:: Descrição da tarefa ::
Dê continuidade ao trecho sobre sonegação e carga tributária no Brasil, começando logo após a última frase apresentada.

:: Trecho ::
/---

Aqueles que defendem a sonegação, do IPTU ao ICMS milionário; ou mesmo os defensores por princípio duma diminuição da carga tributária geral, propagadores da equivocada e/ou falaciosa ideia de que o brasileiro paga muito imposto são os mesmos que vão, em algum momento em breve chamar o estado.
Vão chamar o estado pra socorrer grandes empresas, “geradoras de emprego”, eles dizem, ignorando um princípio básico da economia: pra se gerar riqueza é preciso quem a produza. Isso acontece com os trabalhos dos empregados, não com o dito “mérito” dos empresários.
Vão chamar o estado, na forma da polícia, pra “descer o cassete nos manifestantes comunistas”. Pros liberais à brasileira, todos os que não têm esse peculiar e confuso pensamento são comunistas.
E esse “neo-neoliberalismo” chegou ao ponto de defender uma possível corrupção milionária que diretamente prejudicou a população toda.

\---

:: Listagem de dados ::

/---

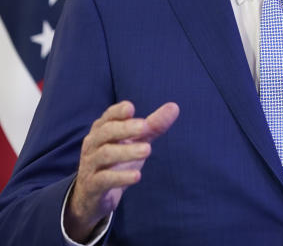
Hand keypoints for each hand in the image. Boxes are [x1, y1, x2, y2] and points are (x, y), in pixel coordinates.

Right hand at [64, 101, 178, 241]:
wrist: (93, 194)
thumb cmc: (117, 160)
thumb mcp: (136, 142)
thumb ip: (153, 126)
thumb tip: (174, 107)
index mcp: (102, 130)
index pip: (108, 117)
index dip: (118, 112)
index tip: (131, 108)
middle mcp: (93, 145)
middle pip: (106, 132)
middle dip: (125, 129)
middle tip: (144, 127)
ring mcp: (90, 165)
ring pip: (105, 154)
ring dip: (126, 151)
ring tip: (147, 150)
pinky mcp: (92, 186)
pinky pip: (104, 179)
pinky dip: (120, 177)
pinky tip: (137, 176)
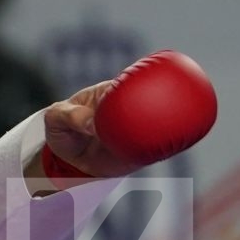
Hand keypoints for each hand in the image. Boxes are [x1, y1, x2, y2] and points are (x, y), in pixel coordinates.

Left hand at [41, 50, 217, 180]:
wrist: (67, 162)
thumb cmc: (62, 132)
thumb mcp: (56, 119)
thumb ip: (69, 117)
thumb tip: (91, 123)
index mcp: (110, 93)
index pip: (132, 81)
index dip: (147, 77)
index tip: (155, 81)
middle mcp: (127, 108)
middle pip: (153, 100)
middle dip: (168, 99)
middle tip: (174, 105)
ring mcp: (135, 129)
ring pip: (158, 123)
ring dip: (170, 123)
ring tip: (182, 125)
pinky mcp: (139, 151)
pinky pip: (156, 147)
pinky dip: (167, 145)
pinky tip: (178, 143)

\---

:: Resultado da tarefa ::
A corrupção deve ser combatida, obviamente. A eficiência no serviço público é princípio constitucional e deve ser melhorada constantemente. Mas achar que sonegar, ou mesmo legalmente diminuir sumariamente, impostos é condição pruma qualidade de vida melhor é tornar a vida dos mais pobres (aqueles que vão continuar a pagar mais impostos) ainda sem qualidade, aumentando a desigualdade social.
O estado existe. Há séculos existe e não vislumbro uma organização social sem ele. A questão é saber a serviço de quem ele mais está.
*Delmar Bertuol é professor de história da rede municipal e estadual, escritor, autor de “Transbordo, Reminiscências da tua gestação, filha”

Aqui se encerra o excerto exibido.